В различных культурах веками известны случаи транса (обычно экстатического характера), переживаемого лицами, которые участвуют в ритуальных танцах в сопровождении оглушительной музыки, ритмичного, громкого повторения молитв или магических заклинаний [Meerloo, 1959]. По мере нарастания звучания музыкальных инструментов (например, барабанов, бубнов, цимбал) нарастает эмоциональное напряжение, сужается сознание, частично или полностью прерывается контакт с окружающим, снижается чувствительность к внешним раздражителям, исчезает контроль над поведением наряду с как бы автоматическим сохранением ритмичных танцевальных движений. В глубоком трансе возникают расстройства восприятия [например, галлюцинации, близкие к истерическим или гипнагогическим; Jarosz, 1975]. Интересен факт, что вслед за начальным периодом повышенной активации наступает отчетливое падение ее ниже оптимального уровня, по-видимому, за счет ингибирования ее постоянно повторяющимися ритмичными звуками музыки и прекращения поступления внешних раздражителей. Эмпирические исследования Oswald (1968) обнаружили, что во время транса биоэлектрическая активность мозга постепенно меняется, в результате чего ЭЭГ приобретает вид, характерный для физиологического сна.
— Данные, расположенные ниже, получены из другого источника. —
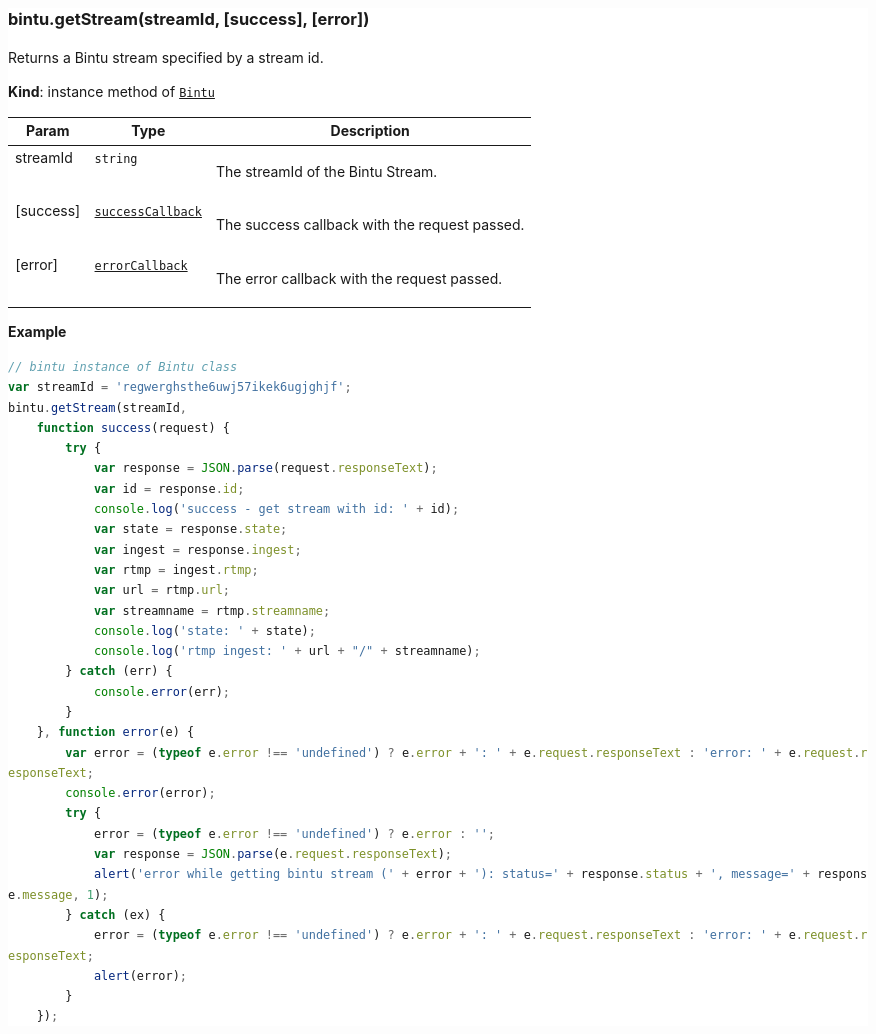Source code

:### bintu.getStream(streamId, [success], [error])
Returns a Bintu stream specified by a stream id.

**Kind**: instance method of [<code>Bintu</code>](#Bintu)  
<table>
  <thead>
    <tr>
      <th>Param</th><th>Type</th><th>Description</th>
    </tr>
  </thead>
  <tbody>
<tr>
    <td>streamId</td><td><code>string</code></td><td><p>The streamId of the Bintu Stream.</p>
</td>
    </tr><tr>
    <td>[success]</td><td><code><a href="#successCallback">successCallback</a></code></td><td><p>The success callback with the request passed.</p>
</td>
    </tr><tr>
    <td>[error]</td><td><code><a href="#errorCallback">errorCallback</a></code></td><td><p>The error callback with the request passed.</p>
</td>
    </tr>  </tbody>
</table>

**Example**  
```js
// bintu instance of Bintu class
var streamId = 'regwerghsthe6uwj57ikek6ugjghjf';
bintu.getStream(streamId,
    function success(request) {
        try {
            var response = JSON.parse(request.responseText);
            var id = response.id;
            console.log('success - get stream with id: ' + id);
            var state = response.state;
            var ingest = response.ingest;
            var rtmp = ingest.rtmp;
            var url = rtmp.url;
            var streamname = rtmp.streamname;
            console.log('state: ' + state);
            console.log('rtmp ingest: ' + url + "/" + streamname);
        } catch (err) {
            console.error(err);
        }
    }, function error(e) {
        var error = (typeof e.error !== 'undefined') ? e.error + ': ' + e.request.responseText : 'error: ' + e.request.responseText;
        console.error(error);
        try {
            error = (typeof e.error !== 'undefined') ? e.error : '';
            var response = JSON.parse(e.request.responseText);
            alert('error while getting bintu stream (' + error + '): status=' + response.status + ', message=' + response.message, 1);
        } catch (ex) {
            error = (typeof e.error !== 'undefined') ? e.error + ': ' + e.request.responseText : 'error: ' + e.request.responseText;
            alert(error);
        }
    });
```
<a name="Bintu+getStreams"></a>
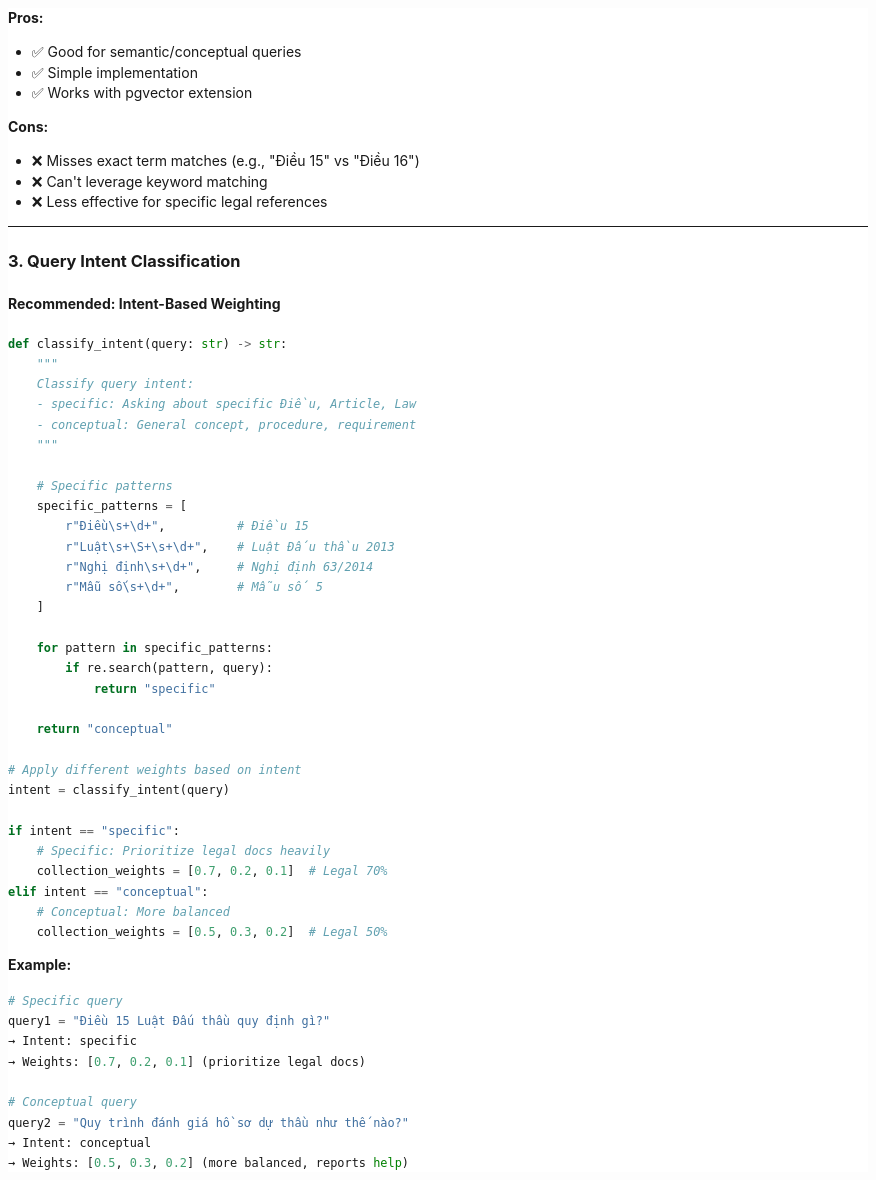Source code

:**Pros:**
- ✅ Good for semantic/conceptual queries
- ✅ Simple implementation
- ✅ Works with pgvector extension

**Cons:**
- ❌ Misses exact term matches (e.g., "Điều 15" vs "Điều 16")
- ❌ Can't leverage keyword matching
- ❌ Less effective for specific legal references

---

### 3. Query Intent Classification

#### Recommended: Intent-Based Weighting

```python
def classify_intent(query: str) -> str:
    """
    Classify query intent:
    - specific: Asking about specific Điều, Article, Law
    - conceptual: General concept, procedure, requirement
    """
    
    # Specific patterns
    specific_patterns = [
        r"Điều\s+\d+",          # Điều 15
        r"Luật\s+\S+\s+\d+",    # Luật Đấu thầu 2013
        r"Nghị định\s+\d+",     # Nghị định 63/2014
        r"Mẫu số\s+\d+",        # Mẫu số 5
    ]
    
    for pattern in specific_patterns:
        if re.search(pattern, query):
            return "specific"
    
    return "conceptual"

# Apply different weights based on intent
intent = classify_intent(query)

if intent == "specific":
    # Specific: Prioritize legal docs heavily
    collection_weights = [0.7, 0.2, 0.1]  # Legal 70%
elif intent == "conceptual":
    # Conceptual: More balanced
    collection_weights = [0.5, 0.3, 0.2]  # Legal 50%
```

**Example:**
```python
# Specific query
query1 = "Điều 15 Luật Đấu thầu quy định gì?"
→ Intent: specific
→ Weights: [0.7, 0.2, 0.1] (prioritize legal docs)

# Conceptual query
query2 = "Quy trình đánh giá hồ sơ dự thầu như thế nào?"
→ Intent: conceptual  
→ Weights: [0.5, 0.3, 0.2] (more balanced, reports help)
```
У лиц, которые увлеченно танцевали в такт ритмичной музыки, запись ЭЭГ была типичной для состояния поверхностного сна. После фиксирования век у танцующих так, чтобы во время танца глаза были постоянно открыты, изменения на ЭЭГ указывали на появление периодов сна длительностью в несколько секунд, которые повторялись много раз на протяжении транса. Вероятно, ритуальный транс мог бы стать адекватной моделью для исследования феноменов и механизмов истерических расстройств. С точки зрения транскультуральной психиатрии ритуальный транс считается нормальным явлением, а не патологическим. Многие авторы приписывают ему также терапевтическую ценность, относя его к групповой терапии [Kiev, 1972]. Культурально обусловленная деятельность шаманов также является формой эффективного психотерапевтического воздействия [Hes, 1975; Kinzie et al., 1972].

Изложенные весьма кратко основные проблемы истерии в транскультуральном аспекте дают основание считать, что этнопсихиатрия должна стать почвой для вдумчивого исследования, поскольку она открывает многообещающие перспективы лучшего познания все еще невыясненных механизмов истерических нарушений.